- **TASK INSTRUCTIONS**
Render the lines below as a JSON list of strings, one string per line, skipping any blank lines and leaving out the pictures.

- **MATERIAL PROVIDED**
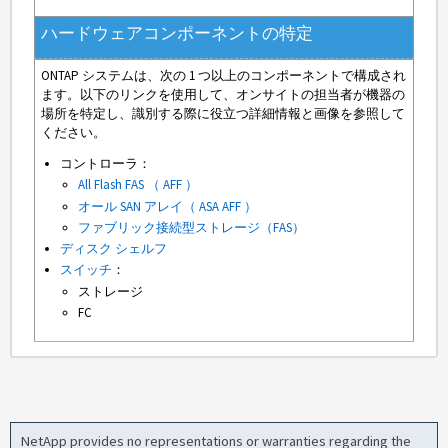
ハードウェアコンポーネントの特定
ONTAP システムは、次の 1 つ以上のコンポーネントで構成され
ます。以下のリンクを使用して、オンサイトの担当者が機器の
場所を特定し、識別する際に役立つ詳細情報と画像を参照して
ください。
コントローラ：
All Flash FAS （ AFF ）
オール SAN アレイ（ ASA AFF ）
ファブリック接続型ストレージ（FAS）
ディスク シェルフ
スイッチ
：
ストレージ
FC
NetApp provides no representations or warranties regarding the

- **ANSWER FOR THIS EXERCISE**
[
  "ハードウェアコンポーネントの特定",
  "ONTAP システムは、次の 1 つ以上のコンポーネントで構成され",
  "ます。以下のリンクを使用して、オンサイトの担当者が機器の",
  "場所を特定し、識別する際に役立つ詳細情報と画像を参照して",
  "ください。",
  "コントローラ：",
  "All Flash FAS （ AFF ）",
  "オール SAN アレイ（ ASA AFF ）",
  "ファブリック接続型ストレージ（FAS）",
  "ディスク シェルフ",
  "スイッチ",
  "：",
  "ストレージ",
  "FC",
  "NetApp provides no representations or warranties regarding the"
]